Final push on Raqqa to begin in days: French FM
GENEVA
The international coalition battling the Islamic State of Iraq and the Levant (ISIL) will begin a final push on the jihadists’ Syrian stronghold Raqqa in the coming days, French Defense Minister Jean-Yves Le Drian said on March 24.But on the ground, the U.S.-backed Kurdish-Arab alliance, the Syrian Democratic Forces (SDF), spearheading the battle for the jihadist group’s de facto Syrian capital expressed caution about how soon the battle for Raqqa would begin.
ISIL has come under growing pressure from twin U.S.-backed ground offensives targeting Raqqa and their other main stronghold, Mosul in Iraq.
“Today, we can say that Raqa is surrounded and the battle will begin in the coming days,” Le Drian told France’s CNEWS television. “This will be a very hard battle but essential,” Drian said.
The jihadists are under attack from several directions in northern Syria, with Russia supporting its Syrian ally President Bashar al-Assad on one front and Turkey providing air cover for rebel groups battling the jihadists on another. The SDF has been working for months to encircle Raqqa.
But a spokesman for the alliance said there was still work to do. “The operation to besiege Raqqa will take several weeks and that will then lead to the official launch of the operation,” Talal Sello told AFP.
The first goal of the SDF is to control Tabqa city (next to the dam) or besiege it completely before starting the battle for Raqqa,” said Rami Abdel Rahman, director of the Syrian Observatory for Human Rights monitor.
“The operation is proceeding as expected on two fronts, the east and west,” said Jihan Sheikh Ahmad, a spokeswoman for the SDF Raqqa operation.
Meanwhile, the latest round of U.N.-backed Syria peace talks entered a second day in Geneva on March 24 but there was little hope of a breakthrough in negotiations that have yielded little in previous rounds.

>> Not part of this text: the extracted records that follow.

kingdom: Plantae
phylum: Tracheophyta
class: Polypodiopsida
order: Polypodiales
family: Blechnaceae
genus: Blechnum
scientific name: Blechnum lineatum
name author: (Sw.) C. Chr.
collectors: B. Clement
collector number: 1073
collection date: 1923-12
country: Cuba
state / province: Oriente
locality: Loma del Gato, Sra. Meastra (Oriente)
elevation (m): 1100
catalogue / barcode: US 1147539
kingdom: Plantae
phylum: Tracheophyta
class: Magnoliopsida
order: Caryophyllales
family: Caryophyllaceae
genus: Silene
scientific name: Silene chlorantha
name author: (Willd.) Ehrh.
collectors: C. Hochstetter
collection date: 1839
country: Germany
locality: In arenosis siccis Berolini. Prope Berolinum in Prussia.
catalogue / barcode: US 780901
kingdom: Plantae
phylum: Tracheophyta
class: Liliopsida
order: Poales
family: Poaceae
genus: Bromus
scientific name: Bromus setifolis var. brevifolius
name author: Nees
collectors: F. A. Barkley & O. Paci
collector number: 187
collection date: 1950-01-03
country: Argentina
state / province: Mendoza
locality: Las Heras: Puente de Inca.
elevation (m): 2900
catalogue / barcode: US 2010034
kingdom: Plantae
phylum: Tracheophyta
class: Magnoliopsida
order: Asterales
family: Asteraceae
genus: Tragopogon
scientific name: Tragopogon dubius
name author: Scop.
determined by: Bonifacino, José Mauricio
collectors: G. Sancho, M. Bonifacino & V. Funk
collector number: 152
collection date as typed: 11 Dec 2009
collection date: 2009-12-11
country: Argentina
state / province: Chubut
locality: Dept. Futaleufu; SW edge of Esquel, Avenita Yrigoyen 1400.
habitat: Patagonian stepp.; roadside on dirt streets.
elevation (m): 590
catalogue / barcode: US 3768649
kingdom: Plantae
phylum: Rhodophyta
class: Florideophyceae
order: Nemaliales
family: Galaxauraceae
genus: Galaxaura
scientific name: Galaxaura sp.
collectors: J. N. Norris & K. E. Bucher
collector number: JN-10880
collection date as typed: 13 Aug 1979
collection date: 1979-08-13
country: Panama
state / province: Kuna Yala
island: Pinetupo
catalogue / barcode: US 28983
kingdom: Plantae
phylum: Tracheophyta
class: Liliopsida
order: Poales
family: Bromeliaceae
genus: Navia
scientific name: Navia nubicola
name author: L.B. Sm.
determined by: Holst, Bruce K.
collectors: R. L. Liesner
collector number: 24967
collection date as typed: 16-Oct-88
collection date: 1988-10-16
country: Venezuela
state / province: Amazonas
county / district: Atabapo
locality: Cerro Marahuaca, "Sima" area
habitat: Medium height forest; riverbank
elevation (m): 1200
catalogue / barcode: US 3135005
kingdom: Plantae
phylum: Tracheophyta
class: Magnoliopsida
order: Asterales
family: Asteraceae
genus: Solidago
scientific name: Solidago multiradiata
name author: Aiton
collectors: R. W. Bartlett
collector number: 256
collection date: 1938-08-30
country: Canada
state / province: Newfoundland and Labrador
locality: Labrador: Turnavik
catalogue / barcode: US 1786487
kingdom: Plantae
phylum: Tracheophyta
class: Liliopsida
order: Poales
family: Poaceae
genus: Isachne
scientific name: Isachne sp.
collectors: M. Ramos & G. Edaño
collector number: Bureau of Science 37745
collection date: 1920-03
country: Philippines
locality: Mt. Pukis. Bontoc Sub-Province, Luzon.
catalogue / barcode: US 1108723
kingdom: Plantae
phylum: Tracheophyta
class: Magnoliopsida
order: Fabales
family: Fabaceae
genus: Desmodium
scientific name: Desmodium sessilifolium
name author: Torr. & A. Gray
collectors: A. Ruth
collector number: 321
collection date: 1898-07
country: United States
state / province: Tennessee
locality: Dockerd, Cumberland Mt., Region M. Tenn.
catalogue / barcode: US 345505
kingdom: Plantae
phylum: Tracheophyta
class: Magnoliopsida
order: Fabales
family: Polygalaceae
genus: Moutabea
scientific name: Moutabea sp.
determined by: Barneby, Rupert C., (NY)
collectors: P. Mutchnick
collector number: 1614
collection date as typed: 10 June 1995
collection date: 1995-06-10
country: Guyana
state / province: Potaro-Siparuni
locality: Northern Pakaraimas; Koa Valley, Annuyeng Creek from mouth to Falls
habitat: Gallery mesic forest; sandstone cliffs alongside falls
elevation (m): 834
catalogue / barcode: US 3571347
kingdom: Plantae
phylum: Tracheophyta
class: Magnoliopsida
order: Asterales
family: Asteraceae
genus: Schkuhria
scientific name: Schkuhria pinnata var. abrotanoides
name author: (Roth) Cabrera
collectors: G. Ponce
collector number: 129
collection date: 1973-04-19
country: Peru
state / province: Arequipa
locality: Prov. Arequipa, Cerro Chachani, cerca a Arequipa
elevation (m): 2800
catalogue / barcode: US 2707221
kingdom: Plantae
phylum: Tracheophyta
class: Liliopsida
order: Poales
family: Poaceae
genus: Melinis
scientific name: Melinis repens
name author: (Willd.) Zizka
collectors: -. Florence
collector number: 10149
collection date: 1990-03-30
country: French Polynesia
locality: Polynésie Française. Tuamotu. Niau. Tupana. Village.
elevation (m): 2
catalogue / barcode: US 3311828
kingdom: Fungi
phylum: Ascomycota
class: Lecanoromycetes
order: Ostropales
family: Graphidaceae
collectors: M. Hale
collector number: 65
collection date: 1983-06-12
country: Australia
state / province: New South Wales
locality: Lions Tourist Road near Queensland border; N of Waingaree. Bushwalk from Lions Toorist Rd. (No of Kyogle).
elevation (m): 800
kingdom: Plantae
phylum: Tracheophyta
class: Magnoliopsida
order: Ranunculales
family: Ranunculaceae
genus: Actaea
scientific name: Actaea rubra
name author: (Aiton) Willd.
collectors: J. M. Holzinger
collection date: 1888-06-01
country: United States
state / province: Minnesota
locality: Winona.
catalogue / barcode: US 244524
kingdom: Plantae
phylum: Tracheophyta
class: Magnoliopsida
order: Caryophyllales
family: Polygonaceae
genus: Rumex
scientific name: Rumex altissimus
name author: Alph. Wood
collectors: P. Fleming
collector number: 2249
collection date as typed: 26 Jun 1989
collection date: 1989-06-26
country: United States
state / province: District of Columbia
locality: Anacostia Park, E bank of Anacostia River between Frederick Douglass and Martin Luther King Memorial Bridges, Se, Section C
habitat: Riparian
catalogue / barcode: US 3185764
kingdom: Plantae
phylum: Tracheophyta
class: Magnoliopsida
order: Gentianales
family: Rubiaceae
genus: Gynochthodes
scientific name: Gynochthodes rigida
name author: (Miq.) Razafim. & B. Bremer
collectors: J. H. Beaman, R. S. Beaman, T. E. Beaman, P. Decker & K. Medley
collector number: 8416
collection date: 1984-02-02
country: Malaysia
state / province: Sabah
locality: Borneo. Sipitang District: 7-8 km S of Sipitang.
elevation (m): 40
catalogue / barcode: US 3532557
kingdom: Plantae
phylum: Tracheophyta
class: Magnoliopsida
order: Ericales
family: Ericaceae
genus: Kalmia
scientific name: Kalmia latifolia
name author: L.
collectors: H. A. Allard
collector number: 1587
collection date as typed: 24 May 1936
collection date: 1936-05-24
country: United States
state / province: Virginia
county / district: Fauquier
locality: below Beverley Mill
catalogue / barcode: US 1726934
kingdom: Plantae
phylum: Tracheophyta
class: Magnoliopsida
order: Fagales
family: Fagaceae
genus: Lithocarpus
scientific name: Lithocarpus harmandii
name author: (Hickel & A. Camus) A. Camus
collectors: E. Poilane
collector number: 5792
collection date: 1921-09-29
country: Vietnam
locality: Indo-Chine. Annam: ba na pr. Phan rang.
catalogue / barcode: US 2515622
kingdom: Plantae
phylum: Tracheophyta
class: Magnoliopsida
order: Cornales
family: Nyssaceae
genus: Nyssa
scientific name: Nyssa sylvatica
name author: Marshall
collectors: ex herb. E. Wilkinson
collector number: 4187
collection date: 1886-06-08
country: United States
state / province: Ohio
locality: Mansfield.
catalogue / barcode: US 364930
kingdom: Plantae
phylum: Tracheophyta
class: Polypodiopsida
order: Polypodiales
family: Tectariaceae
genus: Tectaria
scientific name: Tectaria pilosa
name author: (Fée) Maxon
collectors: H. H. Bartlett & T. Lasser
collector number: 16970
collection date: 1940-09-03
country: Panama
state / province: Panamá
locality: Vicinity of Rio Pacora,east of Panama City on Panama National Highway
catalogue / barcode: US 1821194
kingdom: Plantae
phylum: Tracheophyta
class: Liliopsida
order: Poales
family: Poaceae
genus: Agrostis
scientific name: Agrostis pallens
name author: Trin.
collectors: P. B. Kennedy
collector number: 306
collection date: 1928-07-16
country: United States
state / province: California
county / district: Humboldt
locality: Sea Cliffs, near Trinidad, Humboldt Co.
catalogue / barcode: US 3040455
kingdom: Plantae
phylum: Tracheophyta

Syrian rebel group Faylaq al-Rahman is in the thick of a new offensive in Damascus but is also participating in peace talks with the government in Geneva.
The group’s spokesman Wael Alwan says there is no contradiction in its stand. “The two complement each other,” he said. “The aim is to get rid of the totalitarian regime, either by making it fall politically through a transitional arrangement,” he said.